** DATA SECTION **
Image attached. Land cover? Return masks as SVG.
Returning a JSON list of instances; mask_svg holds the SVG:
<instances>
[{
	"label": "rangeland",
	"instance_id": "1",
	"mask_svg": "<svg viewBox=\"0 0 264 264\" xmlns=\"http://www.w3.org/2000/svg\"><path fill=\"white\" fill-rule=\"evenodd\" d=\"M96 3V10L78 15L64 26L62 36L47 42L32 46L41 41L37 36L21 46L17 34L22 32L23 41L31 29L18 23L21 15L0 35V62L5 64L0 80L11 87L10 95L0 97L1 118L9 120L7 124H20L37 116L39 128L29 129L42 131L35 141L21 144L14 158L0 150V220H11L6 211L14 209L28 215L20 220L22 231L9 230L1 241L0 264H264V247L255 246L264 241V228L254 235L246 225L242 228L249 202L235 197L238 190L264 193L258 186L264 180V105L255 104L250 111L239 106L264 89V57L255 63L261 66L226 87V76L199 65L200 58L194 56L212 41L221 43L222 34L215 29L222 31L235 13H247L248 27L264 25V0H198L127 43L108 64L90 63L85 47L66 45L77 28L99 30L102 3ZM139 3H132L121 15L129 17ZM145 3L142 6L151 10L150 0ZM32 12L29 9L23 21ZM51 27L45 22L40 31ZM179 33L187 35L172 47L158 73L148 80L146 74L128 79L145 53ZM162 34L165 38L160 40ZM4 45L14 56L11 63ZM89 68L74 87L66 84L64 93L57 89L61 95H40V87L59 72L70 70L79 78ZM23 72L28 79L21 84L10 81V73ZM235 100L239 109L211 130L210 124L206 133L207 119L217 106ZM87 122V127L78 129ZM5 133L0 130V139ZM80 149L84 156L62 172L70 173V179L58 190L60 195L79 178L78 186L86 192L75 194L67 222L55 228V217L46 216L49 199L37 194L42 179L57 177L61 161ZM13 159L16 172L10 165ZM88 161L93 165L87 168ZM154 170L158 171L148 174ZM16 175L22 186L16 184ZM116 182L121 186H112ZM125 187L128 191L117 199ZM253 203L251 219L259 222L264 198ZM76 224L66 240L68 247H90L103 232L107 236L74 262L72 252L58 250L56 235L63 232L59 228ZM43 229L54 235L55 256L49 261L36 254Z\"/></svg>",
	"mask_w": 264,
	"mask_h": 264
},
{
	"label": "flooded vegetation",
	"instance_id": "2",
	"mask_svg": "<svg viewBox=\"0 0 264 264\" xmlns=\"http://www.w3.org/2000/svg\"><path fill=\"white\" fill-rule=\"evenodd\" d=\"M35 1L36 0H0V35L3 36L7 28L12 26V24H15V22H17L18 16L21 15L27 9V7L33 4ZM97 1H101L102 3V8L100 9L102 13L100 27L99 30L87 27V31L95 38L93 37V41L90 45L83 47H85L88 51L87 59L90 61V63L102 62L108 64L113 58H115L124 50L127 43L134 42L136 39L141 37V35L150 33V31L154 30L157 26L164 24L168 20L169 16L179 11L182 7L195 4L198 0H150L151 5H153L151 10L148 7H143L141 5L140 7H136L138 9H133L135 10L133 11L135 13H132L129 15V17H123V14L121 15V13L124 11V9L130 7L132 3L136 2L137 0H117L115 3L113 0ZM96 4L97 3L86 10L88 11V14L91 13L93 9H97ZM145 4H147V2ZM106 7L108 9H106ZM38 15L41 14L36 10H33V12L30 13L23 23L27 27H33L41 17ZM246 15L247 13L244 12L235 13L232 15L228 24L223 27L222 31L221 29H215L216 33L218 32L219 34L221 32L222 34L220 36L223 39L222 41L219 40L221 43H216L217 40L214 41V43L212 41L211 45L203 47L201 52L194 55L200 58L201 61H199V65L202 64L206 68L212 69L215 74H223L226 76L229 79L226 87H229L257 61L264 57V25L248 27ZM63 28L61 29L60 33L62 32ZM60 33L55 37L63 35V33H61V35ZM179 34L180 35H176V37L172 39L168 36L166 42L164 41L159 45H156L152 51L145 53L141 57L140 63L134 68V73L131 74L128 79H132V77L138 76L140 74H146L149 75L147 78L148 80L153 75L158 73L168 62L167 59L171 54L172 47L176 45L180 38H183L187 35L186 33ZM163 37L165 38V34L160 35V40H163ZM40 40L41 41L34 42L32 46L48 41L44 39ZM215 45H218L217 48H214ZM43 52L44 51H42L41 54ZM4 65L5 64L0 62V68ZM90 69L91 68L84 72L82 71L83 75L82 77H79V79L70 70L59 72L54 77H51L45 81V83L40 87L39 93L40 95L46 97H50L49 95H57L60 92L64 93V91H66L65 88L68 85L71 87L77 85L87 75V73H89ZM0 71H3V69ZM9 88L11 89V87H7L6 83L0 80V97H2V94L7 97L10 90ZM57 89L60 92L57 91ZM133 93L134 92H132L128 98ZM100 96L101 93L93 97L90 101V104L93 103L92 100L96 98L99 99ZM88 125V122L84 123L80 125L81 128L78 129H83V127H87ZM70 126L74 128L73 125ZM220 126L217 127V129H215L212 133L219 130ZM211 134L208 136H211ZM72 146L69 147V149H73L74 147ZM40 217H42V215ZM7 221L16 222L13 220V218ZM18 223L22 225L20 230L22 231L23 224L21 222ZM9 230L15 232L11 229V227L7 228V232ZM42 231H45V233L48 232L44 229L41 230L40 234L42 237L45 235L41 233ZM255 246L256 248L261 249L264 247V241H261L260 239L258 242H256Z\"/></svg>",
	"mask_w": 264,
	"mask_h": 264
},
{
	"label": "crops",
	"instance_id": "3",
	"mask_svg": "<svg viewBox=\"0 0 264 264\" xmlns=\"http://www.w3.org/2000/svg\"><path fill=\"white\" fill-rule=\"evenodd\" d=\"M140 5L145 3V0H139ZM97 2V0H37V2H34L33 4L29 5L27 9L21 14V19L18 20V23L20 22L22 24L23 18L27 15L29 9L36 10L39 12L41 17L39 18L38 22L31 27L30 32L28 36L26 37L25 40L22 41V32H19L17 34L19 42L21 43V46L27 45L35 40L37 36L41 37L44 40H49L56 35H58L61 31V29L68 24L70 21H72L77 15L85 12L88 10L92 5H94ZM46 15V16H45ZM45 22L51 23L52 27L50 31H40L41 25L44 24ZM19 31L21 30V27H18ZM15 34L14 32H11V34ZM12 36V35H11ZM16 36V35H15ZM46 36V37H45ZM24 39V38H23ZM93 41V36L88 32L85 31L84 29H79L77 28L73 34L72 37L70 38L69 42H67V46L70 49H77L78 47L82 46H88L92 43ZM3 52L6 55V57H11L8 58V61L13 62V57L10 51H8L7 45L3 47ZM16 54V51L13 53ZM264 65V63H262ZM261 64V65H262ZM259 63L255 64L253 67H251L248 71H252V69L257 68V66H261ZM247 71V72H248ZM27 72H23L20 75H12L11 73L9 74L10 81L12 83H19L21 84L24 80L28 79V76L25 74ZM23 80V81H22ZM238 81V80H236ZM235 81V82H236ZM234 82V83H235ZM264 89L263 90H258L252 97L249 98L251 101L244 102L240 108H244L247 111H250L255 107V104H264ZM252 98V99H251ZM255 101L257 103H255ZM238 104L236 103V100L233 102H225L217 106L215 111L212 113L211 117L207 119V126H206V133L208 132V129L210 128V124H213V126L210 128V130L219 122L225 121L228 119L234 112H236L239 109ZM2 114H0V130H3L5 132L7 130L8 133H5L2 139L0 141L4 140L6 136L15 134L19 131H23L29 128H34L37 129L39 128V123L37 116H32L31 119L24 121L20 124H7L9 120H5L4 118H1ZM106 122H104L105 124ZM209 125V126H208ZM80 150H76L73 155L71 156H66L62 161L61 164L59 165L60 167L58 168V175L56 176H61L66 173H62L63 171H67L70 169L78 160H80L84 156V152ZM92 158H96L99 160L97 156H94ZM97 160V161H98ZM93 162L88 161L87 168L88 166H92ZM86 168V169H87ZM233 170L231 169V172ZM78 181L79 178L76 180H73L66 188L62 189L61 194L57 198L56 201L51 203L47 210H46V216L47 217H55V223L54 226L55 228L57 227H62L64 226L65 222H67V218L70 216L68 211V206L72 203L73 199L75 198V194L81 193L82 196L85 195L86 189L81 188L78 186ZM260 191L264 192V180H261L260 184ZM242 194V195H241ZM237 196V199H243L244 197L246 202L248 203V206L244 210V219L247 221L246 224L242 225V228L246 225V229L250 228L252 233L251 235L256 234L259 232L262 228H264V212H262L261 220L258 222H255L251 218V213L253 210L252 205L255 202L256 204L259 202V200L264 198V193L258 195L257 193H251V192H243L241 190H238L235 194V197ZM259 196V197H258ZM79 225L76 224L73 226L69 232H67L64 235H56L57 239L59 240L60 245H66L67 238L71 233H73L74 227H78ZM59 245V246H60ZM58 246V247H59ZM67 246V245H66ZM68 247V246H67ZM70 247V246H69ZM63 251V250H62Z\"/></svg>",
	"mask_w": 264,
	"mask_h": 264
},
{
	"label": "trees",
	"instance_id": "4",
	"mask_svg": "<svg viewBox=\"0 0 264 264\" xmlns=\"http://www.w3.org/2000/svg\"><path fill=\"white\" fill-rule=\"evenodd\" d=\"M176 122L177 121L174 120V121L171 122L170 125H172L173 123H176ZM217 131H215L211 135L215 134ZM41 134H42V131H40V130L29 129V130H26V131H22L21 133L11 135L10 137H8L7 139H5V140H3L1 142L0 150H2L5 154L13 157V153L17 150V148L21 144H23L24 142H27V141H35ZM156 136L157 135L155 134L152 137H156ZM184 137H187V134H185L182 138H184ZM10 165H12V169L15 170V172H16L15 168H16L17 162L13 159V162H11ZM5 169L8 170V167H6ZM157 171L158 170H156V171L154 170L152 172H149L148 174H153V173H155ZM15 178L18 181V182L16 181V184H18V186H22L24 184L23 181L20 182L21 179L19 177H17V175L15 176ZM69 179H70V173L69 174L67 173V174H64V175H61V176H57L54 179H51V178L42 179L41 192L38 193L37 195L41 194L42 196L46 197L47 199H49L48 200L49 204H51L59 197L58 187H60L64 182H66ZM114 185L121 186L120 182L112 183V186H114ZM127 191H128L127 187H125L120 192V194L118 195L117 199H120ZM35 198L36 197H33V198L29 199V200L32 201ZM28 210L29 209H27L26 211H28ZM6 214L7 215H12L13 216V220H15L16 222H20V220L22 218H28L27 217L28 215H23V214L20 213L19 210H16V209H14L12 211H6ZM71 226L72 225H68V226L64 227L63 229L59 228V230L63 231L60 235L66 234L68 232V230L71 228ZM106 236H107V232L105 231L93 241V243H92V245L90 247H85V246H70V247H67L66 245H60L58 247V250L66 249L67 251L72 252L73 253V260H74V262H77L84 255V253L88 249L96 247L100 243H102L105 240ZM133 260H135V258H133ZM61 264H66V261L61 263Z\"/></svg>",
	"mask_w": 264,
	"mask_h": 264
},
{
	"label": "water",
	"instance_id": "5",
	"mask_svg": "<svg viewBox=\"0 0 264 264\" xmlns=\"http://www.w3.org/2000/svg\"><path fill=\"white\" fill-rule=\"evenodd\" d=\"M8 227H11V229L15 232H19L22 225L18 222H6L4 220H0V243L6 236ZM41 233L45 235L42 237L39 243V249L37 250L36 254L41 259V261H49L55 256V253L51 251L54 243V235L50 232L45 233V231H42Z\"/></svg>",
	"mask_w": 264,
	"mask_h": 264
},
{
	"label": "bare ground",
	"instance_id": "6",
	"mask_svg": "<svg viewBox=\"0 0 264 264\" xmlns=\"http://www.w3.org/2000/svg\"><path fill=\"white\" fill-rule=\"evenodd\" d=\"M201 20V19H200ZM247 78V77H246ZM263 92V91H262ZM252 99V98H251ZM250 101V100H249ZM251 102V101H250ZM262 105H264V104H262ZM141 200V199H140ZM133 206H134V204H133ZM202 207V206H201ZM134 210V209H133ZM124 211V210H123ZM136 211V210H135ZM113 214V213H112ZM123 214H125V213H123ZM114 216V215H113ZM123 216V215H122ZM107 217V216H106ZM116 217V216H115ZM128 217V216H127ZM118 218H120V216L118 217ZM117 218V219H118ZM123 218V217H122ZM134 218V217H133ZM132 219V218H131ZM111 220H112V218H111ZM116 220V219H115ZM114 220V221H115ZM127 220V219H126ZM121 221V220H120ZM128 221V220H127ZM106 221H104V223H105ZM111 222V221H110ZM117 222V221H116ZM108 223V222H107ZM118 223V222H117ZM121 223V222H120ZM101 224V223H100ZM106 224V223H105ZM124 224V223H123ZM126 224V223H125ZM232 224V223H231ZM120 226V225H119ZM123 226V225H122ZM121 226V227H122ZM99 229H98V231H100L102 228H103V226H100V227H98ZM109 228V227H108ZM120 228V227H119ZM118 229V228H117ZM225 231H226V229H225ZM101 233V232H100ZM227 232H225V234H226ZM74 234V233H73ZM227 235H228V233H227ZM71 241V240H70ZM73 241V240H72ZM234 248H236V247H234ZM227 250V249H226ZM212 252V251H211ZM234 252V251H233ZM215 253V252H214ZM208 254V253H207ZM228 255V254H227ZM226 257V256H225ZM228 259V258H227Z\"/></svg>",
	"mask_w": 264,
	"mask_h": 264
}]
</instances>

** TASK GOAL **
Reproduce verbatim the lines from the start of the records through the line containing "3V10L78 15L64 26L62", inclusive.

** REPLY TO THE EXERCISE **
Image attached. Land cover? Return masks as SVG.
Returning a JSON list of instances; mask_svg holds the SVG:
<instances>
[{
	"label": "rangeland",
	"instance_id": "1",
	"mask_svg": "<svg viewBox=\"0 0 264 264\" xmlns=\"http://www.w3.org/2000/svg\"><path fill=\"white\" fill-rule=\"evenodd\" d=\"M96 3V10L78 15L64 26L62 36L47 42L32 46L41 41L37 36L21 46L17 34L22 32L23 41L31 29L18 23L21 15L0 35V62L5 64L0 80L11 87L10 95L0 97L1 118L9 120L7 124H20L37 116L39 128L29 129L42 131L35 141L21 144L14 158L0 150V220H11L6 211L14 209L28 215L20 220L22 231L9 230L1 241L0 264H264V247L255 246L264 241V228L254 235L246 225L242 228L249 202L235 197L238 190L264 193L258 186L264 180V105L255 104L250 111L239 106L264 89V57L255 63L261 66L226 87V76L199 65L200 58L194 56L212 41L221 43L222 34L215 29L222 31L235 13H247L248 27L264 25V0H198L127 43L108 64L90 63L85 47L66 45L77 28L99 30L102 3ZM139 3H132L121 15L129 17ZM145 3L142 6L151 10L150 0ZM32 12L29 9L23 21ZM51 27L45 22L40 31ZM179 33L187 35L172 47L158 73L148 80L146 74L128 79L145 53ZM162 34L165 38L160 40ZM4 45L14 56L11 63ZM89 68L74 87L66 84L64 93L57 89L61 95H40V87L59 72L70 70L79 78ZM23 72L28 79L21 84L10 81V73ZM235 100L239 109L211 130L210 124L206 133L207 119L217 106ZM87 122V127L78 129ZM5 133L0 130V139ZM80 149L84 156L62 172L70 173V179L58 190L60 195L79 178L78 186L86 192L75 194L67 222L55 228V217L46 216L49 199L37 194L42 179L57 177L61 161ZM13 159L16 172L10 165ZM88 161L93 165L87 168ZM154 170L158 171L148 174ZM16 175L22 186L16 184ZM116 182L121 186H112ZM125 187L128 191L117 199ZM253 203L251 219L259 222L264 198ZM76 224L66 240L68 247H90L103 232L107 236L74 262L72 252L58 250L56 235L63 232L59 228ZM43 229L54 235L55 256L49 261L36 254Z\"/></svg>",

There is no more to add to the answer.